Head from an Osiride Statue of Hatshepsut
- New Kingdom
- Dynasty 18
- Joint reign of Hatshepsut and Thutmose III
- ca. 1479–1458 B.C.
- From Egypt, Upper Egypt, Thebes, Deir el-Bahri, Jaw from "Hatshepsut Hole"/rest from Senenmut Quarry, MMA excavations, 1922–23/1926–28
- Limestone, paint
- h. 126.5 cm (49 13/16 in); w. 34.9 cm (13 3/4 in); d. 59.4 cm (23 in)
- Credit Line:
- Rogers Fund, 1931
- Accession Number:
This head originally belonged to one of the Osiride statues that were carved in high relief in niches along the rear wall of the upper terrace of Hatshepsut's temple at Deir el Bahri. Hatshepsut wears the Double Crown of Upper and Lower Egypt suggesting that the head was from a figure in one of the niches on the northern side of the terrace. Another head, 31.3.163, wears the White Crown of Upper Egypt and came from a niche on the southern side.

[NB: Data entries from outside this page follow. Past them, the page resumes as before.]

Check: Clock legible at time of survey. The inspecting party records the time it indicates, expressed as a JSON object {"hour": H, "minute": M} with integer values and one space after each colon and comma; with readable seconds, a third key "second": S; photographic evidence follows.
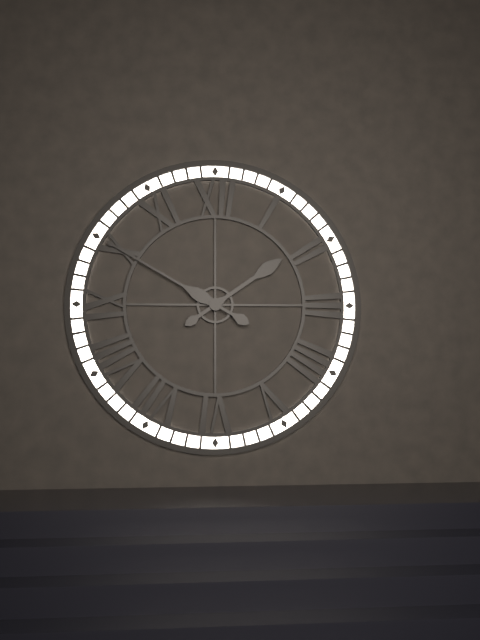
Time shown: {"hour": 1, "minute": 50}
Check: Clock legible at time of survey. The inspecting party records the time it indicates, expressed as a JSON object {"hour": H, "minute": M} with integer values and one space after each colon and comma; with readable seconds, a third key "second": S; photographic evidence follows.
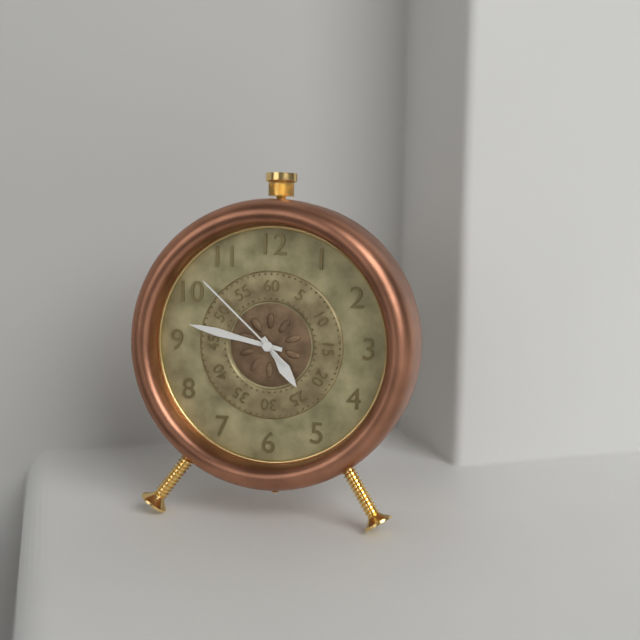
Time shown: {"hour": 4, "minute": 47, "second": 52}
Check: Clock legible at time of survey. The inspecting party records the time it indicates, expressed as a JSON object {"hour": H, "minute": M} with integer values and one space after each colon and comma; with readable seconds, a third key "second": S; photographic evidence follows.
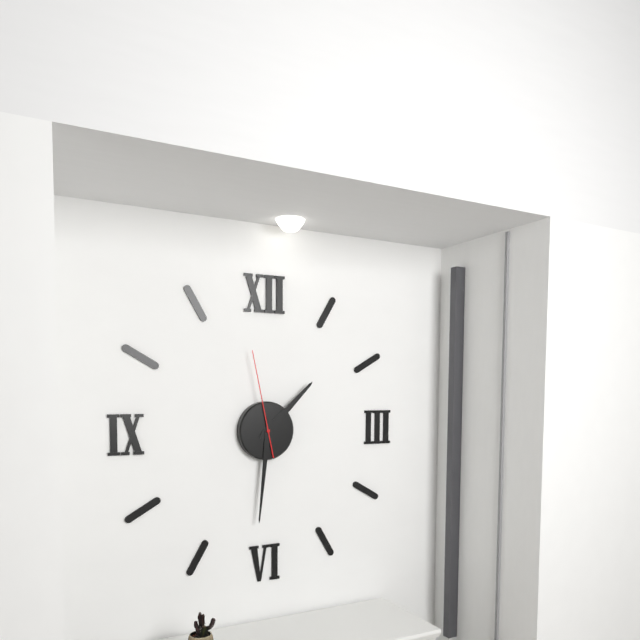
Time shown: {"hour": 1, "minute": 31, "second": 58}
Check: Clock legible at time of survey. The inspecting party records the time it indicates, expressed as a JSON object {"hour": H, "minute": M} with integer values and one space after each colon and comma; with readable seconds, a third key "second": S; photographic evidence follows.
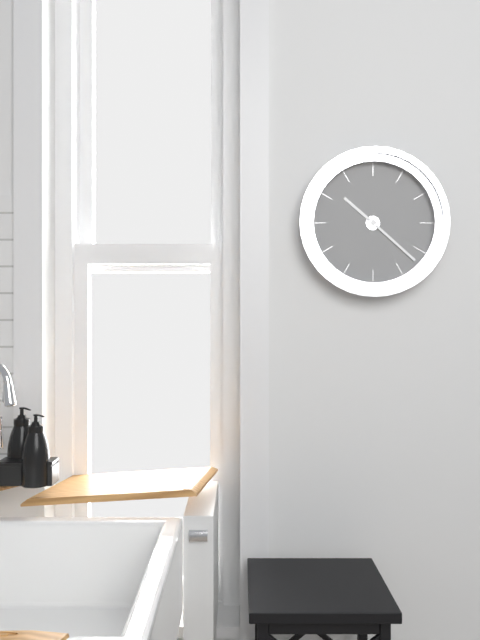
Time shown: {"hour": 10, "minute": 22}
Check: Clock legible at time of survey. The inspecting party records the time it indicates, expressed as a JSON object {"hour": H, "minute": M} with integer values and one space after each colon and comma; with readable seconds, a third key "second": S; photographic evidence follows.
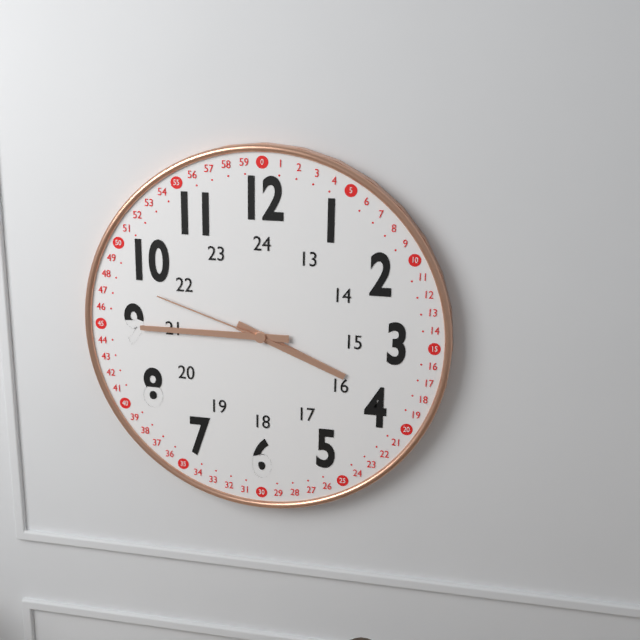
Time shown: {"hour": 3, "minute": 45, "second": 48}
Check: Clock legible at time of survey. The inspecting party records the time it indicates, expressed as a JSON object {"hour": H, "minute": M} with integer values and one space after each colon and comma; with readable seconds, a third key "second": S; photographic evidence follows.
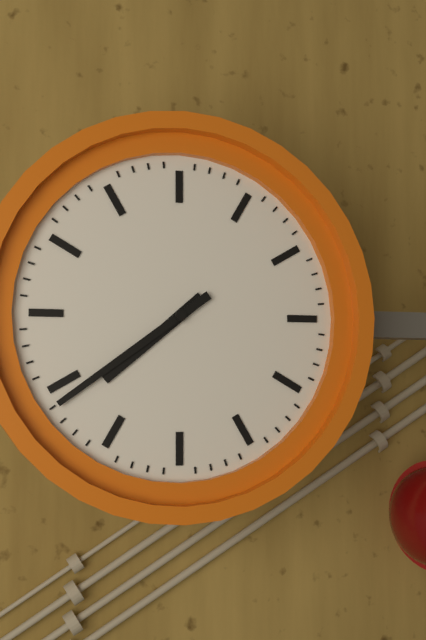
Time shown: {"hour": 7, "minute": 39}
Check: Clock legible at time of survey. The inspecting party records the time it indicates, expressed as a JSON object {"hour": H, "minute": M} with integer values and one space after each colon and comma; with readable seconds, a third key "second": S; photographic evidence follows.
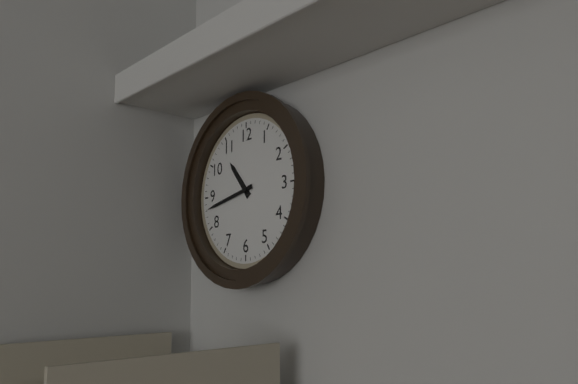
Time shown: {"hour": 10, "minute": 43}
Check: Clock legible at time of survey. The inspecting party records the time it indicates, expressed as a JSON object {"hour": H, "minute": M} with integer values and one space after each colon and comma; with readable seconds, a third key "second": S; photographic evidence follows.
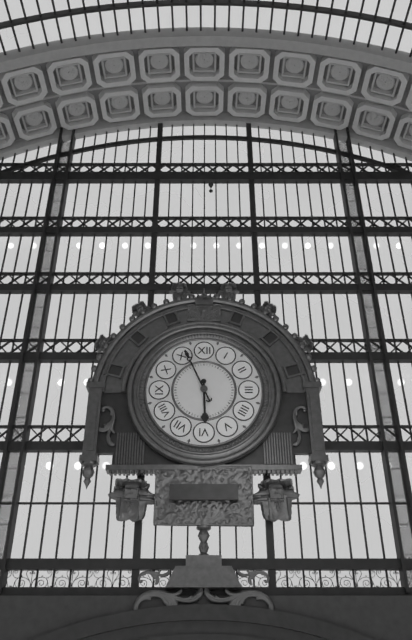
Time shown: {"hour": 5, "minute": 56}
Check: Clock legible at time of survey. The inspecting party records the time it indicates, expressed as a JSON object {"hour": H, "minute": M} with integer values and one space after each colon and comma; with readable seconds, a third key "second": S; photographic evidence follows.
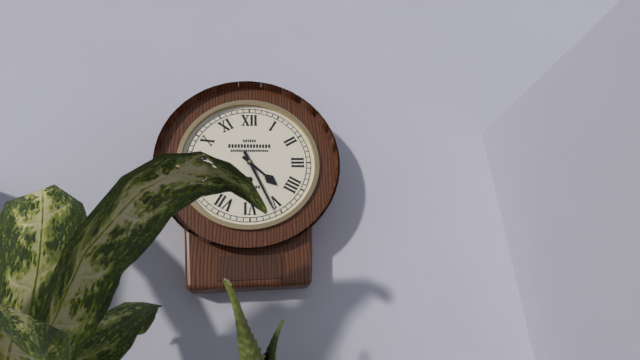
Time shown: {"hour": 4, "minute": 26}
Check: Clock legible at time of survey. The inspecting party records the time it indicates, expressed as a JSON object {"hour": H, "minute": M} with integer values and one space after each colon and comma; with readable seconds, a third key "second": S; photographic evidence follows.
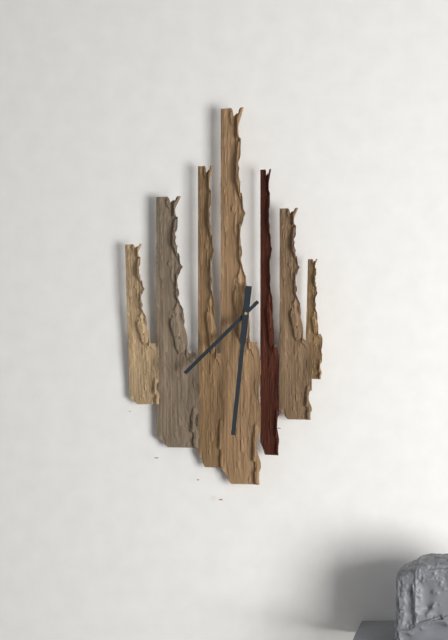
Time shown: {"hour": 7, "minute": 31}
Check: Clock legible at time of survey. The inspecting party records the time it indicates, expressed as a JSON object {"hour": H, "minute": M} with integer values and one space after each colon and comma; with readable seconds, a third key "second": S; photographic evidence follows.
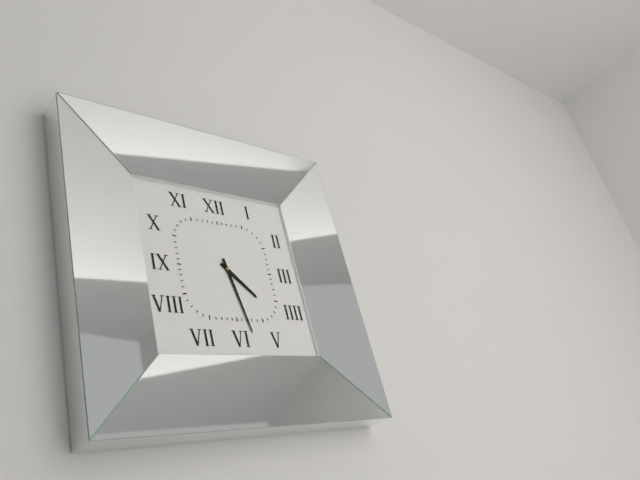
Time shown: {"hour": 4, "minute": 28}
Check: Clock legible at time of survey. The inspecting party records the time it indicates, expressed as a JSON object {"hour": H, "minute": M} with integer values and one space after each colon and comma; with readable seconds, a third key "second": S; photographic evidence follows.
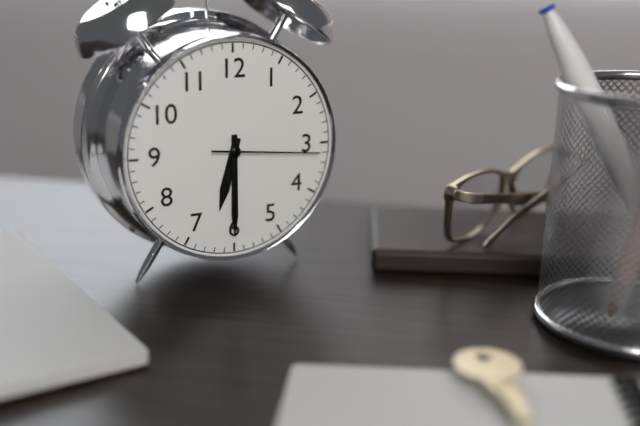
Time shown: {"hour": 6, "minute": 30, "second": 16}
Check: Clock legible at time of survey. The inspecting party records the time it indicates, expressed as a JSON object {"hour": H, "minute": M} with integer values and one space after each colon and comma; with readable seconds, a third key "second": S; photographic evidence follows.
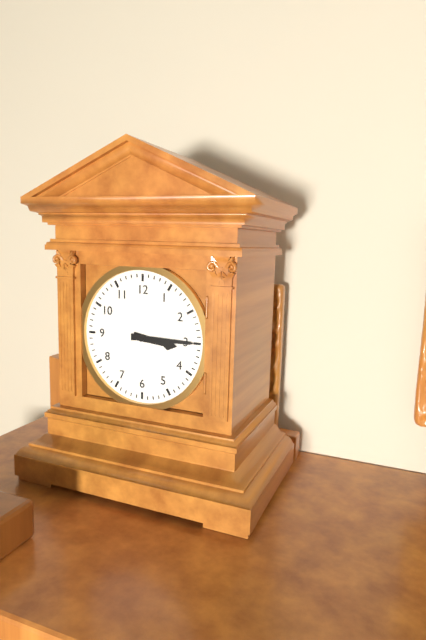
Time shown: {"hour": 3, "minute": 15}
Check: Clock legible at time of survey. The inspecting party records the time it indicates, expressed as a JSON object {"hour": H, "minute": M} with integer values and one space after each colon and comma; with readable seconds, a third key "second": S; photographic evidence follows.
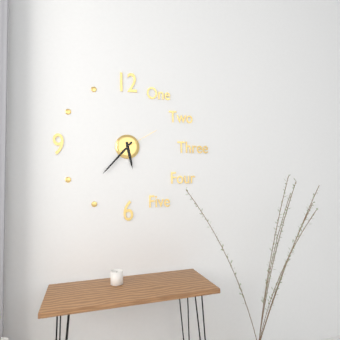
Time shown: {"hour": 5, "minute": 37}
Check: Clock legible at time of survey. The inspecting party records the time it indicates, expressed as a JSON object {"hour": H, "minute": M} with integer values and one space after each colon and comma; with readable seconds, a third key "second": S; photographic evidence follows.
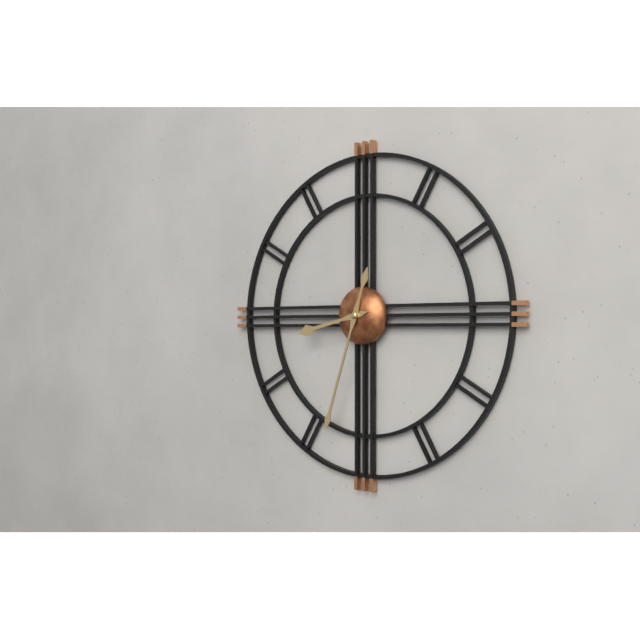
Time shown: {"hour": 8, "minute": 33}
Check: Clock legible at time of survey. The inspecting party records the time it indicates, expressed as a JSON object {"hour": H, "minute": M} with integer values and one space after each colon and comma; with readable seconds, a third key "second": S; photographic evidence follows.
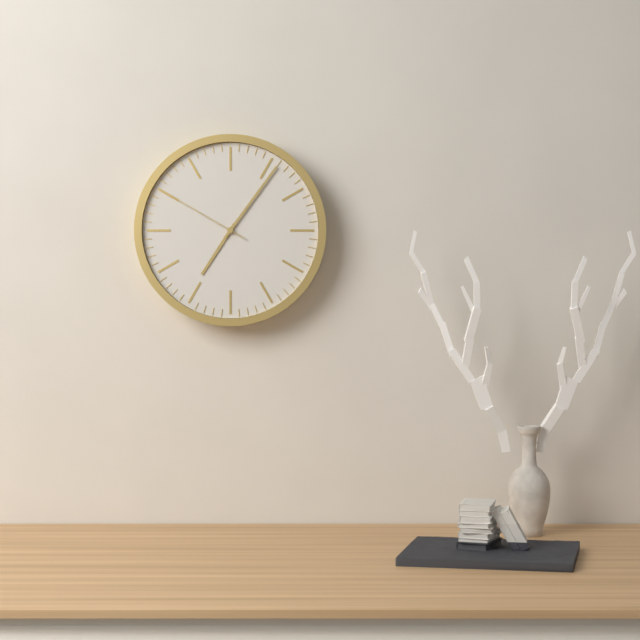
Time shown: {"hour": 7, "minute": 6, "second": 50}
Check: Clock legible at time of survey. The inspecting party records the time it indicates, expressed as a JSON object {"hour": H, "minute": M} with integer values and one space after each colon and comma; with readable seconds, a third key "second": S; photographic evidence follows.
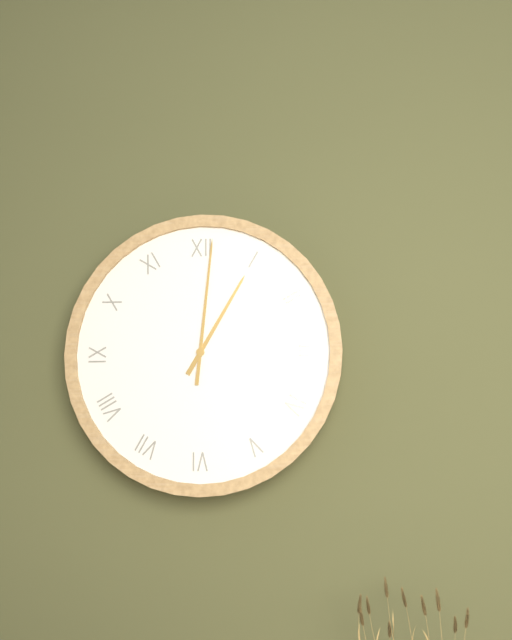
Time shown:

These Osiride figures were architectural accents rather than freestanding statues and were carved from the same limestone blocks that were used to construct the temple itself. Four Osiride statues decorated the corners of the temple's shrine of Amun (31.3.153–.155), and a series of much larger statues were attached to the pillars at the front of the upper terrace (31.3.156, 31.3.158, 31.3.159).